When I talk with sexual assault survivors, I hear their reluctance to step forward. It usually involves a mix of misapplied guilt — ‘What did I do to deserve this?’ — and fear that they will be the ones held in judgment, facing a deluge of rhetoric that they are at fault for the abuse or are just seeking attention or money. Others don’t report their experiences because they fear retaliation will affect every aspect of their lives, undoing the very fragile balance they’ve managed to navigate after undergoing trauma.

It has been a long battle to give survivors the voice they deserve in seeking justice, but we’ve seen some glimmers of hope — until Cosby was set free.

The #MeToo movement has empowered survivors, largely women, to stand up and speak out against their abusers, demanding large-scale change for protections of those who come forward and, importantly, accountability. This was never more apparent than in my work on the civil sexual assault case against Harvey Weinstein. For these women, the rallying cry wasn’t just justice — it was change.

We saw other advancements on the legal front. Recognizing it takes time for survivors to come to grips with their abuse, many states have extended the statute of limitations or at least offered lookback periods, providing a specific window for victims to pursue allegations of abuse.

Then came Wednesday’s overturning of Cosby’s conviction. I could rail about various aspects of the ruling, but the most galling is the agreement the original district attorney, Bruce Castor Jr., entered into with Cosby, effectively saying his office would never bring criminal charges against him regardless of any additional evidence.

Castor said he did this because there was insufficient evidence at the time to convict Cosby, and by promising not to bring charges, he denied Cosby the ability to invoke the Fifth Amendment to avoid giving incriminating testimony about himself in a lawsuit seeking monetary damages by an alleged victim, Andrea Constand.

Subsequently, that testimony informed Cosby’s conviction in a later criminal case brought by other prosecutors. The court set him free because it said the state had to honor the prosecutor’s original promise that he wouldn’t be charged, since the comedian relied on it when he didn’t invoke the Fifth Amendment in the civil suit.

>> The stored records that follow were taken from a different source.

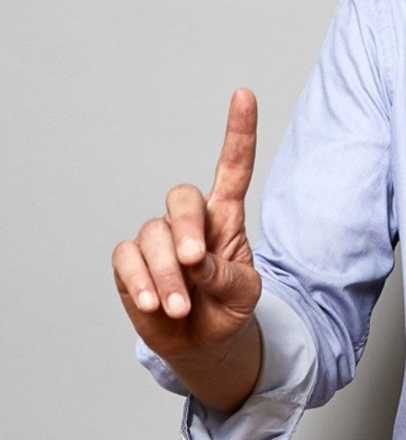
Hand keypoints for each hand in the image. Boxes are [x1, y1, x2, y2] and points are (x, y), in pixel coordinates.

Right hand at [112, 89, 262, 370]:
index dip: (239, 133)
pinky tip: (152, 305)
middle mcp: (190, 221)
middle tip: (193, 260)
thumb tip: (194, 260)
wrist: (204, 345)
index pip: (233, 168)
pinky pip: (127, 258)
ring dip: (167, 276)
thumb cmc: (230, 310)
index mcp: (226, 218)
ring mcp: (158, 240)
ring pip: (152, 234)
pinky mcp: (131, 263)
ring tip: (179, 308)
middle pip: (182, 197)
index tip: (244, 95)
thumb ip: (227, 274)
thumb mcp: (245, 294)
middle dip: (185, 227)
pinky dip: (140, 282)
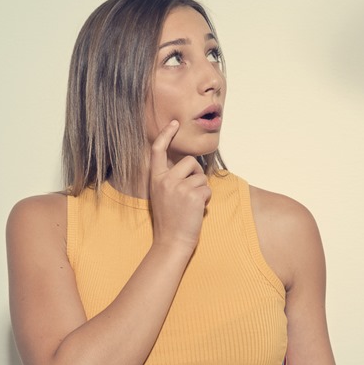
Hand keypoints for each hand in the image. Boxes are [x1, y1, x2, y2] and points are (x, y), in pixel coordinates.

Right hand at [148, 120, 210, 250]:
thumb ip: (170, 178)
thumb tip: (190, 164)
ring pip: (201, 176)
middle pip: (189, 161)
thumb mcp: (161, 195)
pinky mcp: (193, 196)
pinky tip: (197, 210)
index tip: (174, 123)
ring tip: (192, 204)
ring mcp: (179, 187)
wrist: (172, 241)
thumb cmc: (170, 219)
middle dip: (196, 173)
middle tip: (192, 191)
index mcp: (155, 179)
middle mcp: (165, 180)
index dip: (166, 134)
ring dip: (202, 188)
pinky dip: (206, 199)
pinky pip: (208, 189)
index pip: (158, 150)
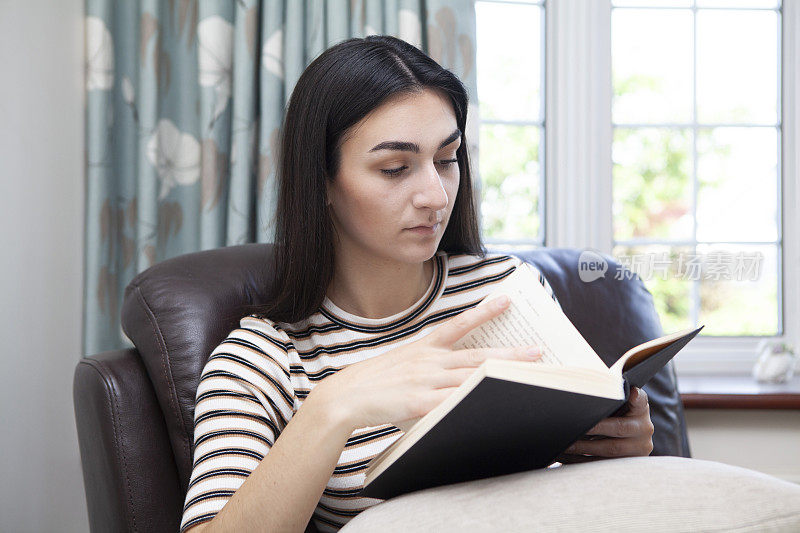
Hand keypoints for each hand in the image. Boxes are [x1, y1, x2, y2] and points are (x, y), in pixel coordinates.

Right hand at [309, 294, 542, 431]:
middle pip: (476, 356)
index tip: (505, 300)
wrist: (345, 396)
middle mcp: (429, 361)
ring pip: (472, 378)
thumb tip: (450, 370)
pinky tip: (493, 403)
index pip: (458, 325)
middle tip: (537, 351)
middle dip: (509, 354)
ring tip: (527, 376)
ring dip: (501, 377)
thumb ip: (427, 366)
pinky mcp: (420, 403)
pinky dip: (474, 402)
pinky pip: (453, 403)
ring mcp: (425, 381)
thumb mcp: (401, 364)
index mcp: (423, 349)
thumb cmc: (373, 382)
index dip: (483, 312)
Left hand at [556, 387, 653, 463]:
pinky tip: (565, 457)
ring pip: (610, 451)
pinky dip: (582, 461)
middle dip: (593, 429)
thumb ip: (607, 394)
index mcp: (641, 407)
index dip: (636, 397)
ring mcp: (639, 448)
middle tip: (572, 428)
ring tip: (564, 445)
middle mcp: (644, 427)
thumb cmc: (613, 410)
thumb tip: (582, 385)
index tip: (632, 392)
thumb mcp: (615, 400)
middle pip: (619, 428)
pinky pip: (604, 465)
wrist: (626, 433)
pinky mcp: (628, 464)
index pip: (640, 399)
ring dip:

However, the fact that the state Supreme Court gave credence to this bargain was wrong, pure and simple. This was an agreement that was done without full transparency, and as such it should have been insufficient to deny the opportunity for justice in this case. (Cosby has denied all wrongdoing and has previously stated his contact with Constand was consensual.)

I have spent most of my legal career representing survivors of sexual assault, and I am terribly concerned with the impact of this ruling. Survivors are burdened with the fear that no one will believe them and that the anguish they will endure in an investigation or trial would outweigh the benefit to themselves or other potential victims.

Now they are making that decision in the face of harsh reality — a man, who by his own testimony drugged women before sex, walks free. I am afraid that in their minds, they are thinking, “Why try?”

Cosby’s release isn’t the first miscarriage of justice, and it won’t be the last. For the sake of survivors, we can and must do better.

One of the first ways we can do right by survivors is by insisting on transparency in the criminal and civil systems. The fact that the DA’s agreement not to charge Cosby was done without judicial oversight is a concern that should sound alarms across the profession. We rely on this transparency so we don’t insulate and protect wrongdoers.

We also need to continue to rethink how we set statutes of limitations, recognizing that many survivors may take time to report or pursue civil claims, especially as police and prosecutors conduct investigations that can take years before reaching an outcome.

Cosby’s release isn’t the first miscarriage of justice, and it won’t be the last. For the sake of survivors, we can and must do better to dismantle a system that propagates a legacy of reluctance and silence so survivors are empowered to speak up.